# [What is being asked]
From the article on Texas estate protections, reproduce verbatim the passage starting at "Creditor Exemptions" up to and including "seeking the exemption.".

# [Page excerpt]

——————

By Elizabeth Brenner


The purpose of this article is to detail protections available under the Texas Estates Code for members of the decedent’s family through exemptions and allowances. The surviving spouse, minor children, adult children living at home at the time of death of a parent, and incapacitated adult children all have, to varying degrees, a potentially valuable set of protections that can impact both the administration process and the distribution of the estate. These protections can be especially significant for a less moneyed surviving spouse.

Creditor Exemptions
Following death, both the homestead and certain personal property of the decedent is exempt from and therefore passes free from most creditor claims. If the decedent is survived by a spouse, minor child, or adult child living in the home, his or her homestead and up to $100,000 in personal property specified under the Texas Property Code Section 42.002(a)1 passes free from claims of general creditors of the estate.2 In the event the home is sold, the proceeds of the sale also pass free from claims of general creditors.3

Set-Asides in Estate Administration
Certain property must be set aside for use by family of the deceased. In an independent administration, it is the executor’s responsibility to set aside such property upon request. In a dependent administration, the responsibility falls to the court upon application by the individual seeking the exemption.

——————

# [Material provided]
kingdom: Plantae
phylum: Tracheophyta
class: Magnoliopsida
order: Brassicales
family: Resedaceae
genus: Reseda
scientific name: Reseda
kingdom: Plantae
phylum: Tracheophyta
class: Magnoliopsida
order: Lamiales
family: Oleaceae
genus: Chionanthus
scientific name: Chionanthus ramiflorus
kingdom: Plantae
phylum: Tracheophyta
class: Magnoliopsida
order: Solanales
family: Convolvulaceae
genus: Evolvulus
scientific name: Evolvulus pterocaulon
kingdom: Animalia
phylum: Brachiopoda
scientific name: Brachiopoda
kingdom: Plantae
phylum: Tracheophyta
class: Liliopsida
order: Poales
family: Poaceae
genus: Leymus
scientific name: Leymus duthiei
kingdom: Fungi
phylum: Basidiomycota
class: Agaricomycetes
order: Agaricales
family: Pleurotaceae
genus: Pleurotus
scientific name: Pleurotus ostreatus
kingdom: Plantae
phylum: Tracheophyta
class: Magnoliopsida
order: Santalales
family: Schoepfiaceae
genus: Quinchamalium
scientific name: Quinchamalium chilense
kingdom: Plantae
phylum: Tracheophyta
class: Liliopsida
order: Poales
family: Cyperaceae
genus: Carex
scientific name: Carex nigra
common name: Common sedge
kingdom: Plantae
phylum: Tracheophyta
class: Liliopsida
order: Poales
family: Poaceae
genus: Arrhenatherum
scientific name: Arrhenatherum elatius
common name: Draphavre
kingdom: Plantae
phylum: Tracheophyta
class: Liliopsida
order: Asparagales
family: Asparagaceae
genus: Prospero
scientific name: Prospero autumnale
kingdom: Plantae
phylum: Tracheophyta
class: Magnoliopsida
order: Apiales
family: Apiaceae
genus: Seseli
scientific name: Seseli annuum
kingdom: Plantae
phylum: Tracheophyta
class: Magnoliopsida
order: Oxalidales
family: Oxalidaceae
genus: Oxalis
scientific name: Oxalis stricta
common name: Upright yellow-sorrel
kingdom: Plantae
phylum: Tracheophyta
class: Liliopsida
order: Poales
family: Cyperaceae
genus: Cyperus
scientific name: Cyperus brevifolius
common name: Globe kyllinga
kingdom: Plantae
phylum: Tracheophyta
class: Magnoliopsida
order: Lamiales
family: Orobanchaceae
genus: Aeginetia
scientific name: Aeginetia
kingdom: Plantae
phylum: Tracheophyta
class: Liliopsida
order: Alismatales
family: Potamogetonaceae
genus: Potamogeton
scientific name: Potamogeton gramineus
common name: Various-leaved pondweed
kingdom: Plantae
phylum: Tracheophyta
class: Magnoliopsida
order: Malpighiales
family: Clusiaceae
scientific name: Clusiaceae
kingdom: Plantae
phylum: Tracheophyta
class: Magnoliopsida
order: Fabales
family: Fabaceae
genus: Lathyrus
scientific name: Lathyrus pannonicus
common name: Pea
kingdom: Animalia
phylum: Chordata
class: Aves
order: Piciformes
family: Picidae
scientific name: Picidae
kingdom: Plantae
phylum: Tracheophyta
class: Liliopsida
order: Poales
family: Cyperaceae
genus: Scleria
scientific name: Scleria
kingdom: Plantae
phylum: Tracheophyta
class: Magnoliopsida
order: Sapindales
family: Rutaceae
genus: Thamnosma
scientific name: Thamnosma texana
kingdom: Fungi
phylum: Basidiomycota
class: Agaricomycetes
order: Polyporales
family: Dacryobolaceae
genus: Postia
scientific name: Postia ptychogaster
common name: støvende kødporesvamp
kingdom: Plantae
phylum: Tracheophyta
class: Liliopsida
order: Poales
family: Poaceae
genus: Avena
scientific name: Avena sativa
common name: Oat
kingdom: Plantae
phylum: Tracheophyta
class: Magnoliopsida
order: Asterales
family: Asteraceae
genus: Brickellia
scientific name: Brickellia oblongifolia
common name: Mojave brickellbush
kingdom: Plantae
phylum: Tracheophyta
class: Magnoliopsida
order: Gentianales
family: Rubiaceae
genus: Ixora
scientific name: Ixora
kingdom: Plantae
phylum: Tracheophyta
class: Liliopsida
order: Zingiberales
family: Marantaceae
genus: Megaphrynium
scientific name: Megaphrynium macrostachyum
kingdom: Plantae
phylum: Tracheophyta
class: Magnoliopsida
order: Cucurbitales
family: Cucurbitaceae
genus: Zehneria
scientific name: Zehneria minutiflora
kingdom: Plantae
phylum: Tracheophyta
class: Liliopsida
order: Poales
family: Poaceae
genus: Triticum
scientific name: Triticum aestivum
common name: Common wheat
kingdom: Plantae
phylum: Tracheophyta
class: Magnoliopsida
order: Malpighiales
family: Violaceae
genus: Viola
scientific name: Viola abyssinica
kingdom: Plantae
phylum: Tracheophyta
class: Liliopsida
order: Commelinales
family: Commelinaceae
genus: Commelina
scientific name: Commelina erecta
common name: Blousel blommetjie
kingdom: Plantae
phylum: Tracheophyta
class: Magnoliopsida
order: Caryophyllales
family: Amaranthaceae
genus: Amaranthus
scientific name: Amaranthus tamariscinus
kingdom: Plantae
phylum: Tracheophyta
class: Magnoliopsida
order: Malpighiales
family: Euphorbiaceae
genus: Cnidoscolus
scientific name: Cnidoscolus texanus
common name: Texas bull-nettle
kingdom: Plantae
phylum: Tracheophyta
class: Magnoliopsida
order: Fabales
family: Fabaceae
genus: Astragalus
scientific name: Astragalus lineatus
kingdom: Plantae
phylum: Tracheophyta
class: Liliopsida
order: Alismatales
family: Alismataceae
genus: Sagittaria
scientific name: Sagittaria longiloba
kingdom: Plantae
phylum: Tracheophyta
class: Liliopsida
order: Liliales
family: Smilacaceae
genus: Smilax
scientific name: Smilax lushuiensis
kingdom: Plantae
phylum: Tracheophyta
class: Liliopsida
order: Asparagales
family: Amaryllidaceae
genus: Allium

——————

# [Complete output]
Creditor Exemptions
Following death, both the homestead and certain personal property of the decedent is exempt from and therefore passes free from most creditor claims. If the decedent is survived by a spouse, minor child, or adult child living in the home, his or her homestead and up to $100,000 in personal property specified under the Texas Property Code Section 42.002(a)1 passes free from claims of general creditors of the estate.2 In the event the home is sold, the proceeds of the sale also pass free from claims of general creditors.3

Set-Asides in Estate Administration
Certain property must be set aside for use by family of the deceased. In an independent administration, it is the executor’s responsibility to set aside such property upon request. In a dependent administration, the responsibility falls to the court upon application by the individual seeking the exemption.